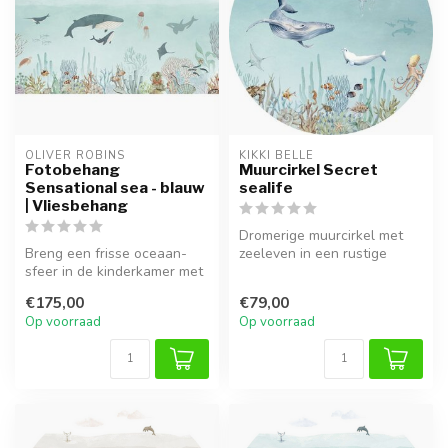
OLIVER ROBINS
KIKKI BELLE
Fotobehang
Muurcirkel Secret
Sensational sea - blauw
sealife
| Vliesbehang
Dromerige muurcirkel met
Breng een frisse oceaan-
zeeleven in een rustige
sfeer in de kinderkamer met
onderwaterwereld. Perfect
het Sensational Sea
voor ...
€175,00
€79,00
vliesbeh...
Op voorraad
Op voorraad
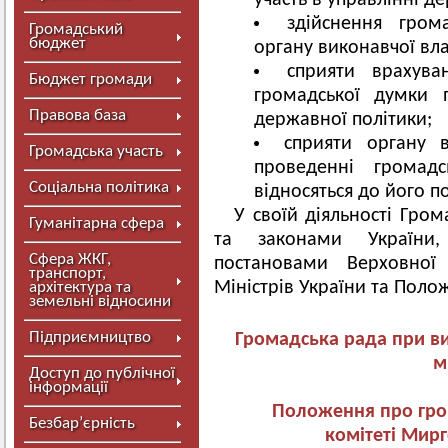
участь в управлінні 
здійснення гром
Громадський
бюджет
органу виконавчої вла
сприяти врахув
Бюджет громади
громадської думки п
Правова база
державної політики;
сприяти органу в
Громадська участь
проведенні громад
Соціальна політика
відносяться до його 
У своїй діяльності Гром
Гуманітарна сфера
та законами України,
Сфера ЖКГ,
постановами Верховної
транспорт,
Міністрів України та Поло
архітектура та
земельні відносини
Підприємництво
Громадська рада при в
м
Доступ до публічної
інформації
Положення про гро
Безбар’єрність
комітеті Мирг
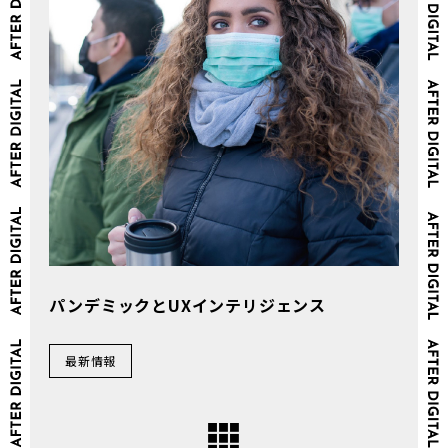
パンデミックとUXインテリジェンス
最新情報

---

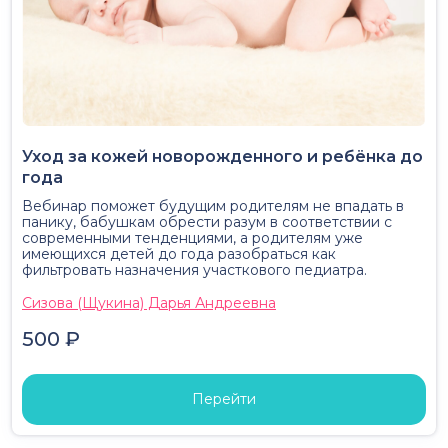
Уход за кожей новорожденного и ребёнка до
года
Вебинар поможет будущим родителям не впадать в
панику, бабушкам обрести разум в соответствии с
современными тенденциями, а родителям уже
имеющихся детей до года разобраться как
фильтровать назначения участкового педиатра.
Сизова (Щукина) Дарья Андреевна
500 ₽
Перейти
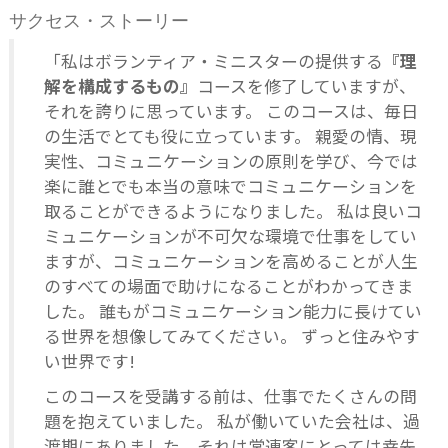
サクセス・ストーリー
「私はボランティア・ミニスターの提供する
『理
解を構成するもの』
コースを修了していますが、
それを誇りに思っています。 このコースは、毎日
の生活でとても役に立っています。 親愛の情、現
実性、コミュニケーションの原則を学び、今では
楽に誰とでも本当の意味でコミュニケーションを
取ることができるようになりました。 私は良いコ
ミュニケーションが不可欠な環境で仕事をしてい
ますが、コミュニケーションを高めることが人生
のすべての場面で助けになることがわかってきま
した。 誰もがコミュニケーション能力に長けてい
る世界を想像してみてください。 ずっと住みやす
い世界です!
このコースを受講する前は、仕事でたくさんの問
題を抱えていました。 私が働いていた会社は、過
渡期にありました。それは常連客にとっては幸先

What is expected
Collect every line in the items above that contains the string "Громадська", matching case exactly, and copy each one.

Completed task
Громадська участь
Громадська рада при в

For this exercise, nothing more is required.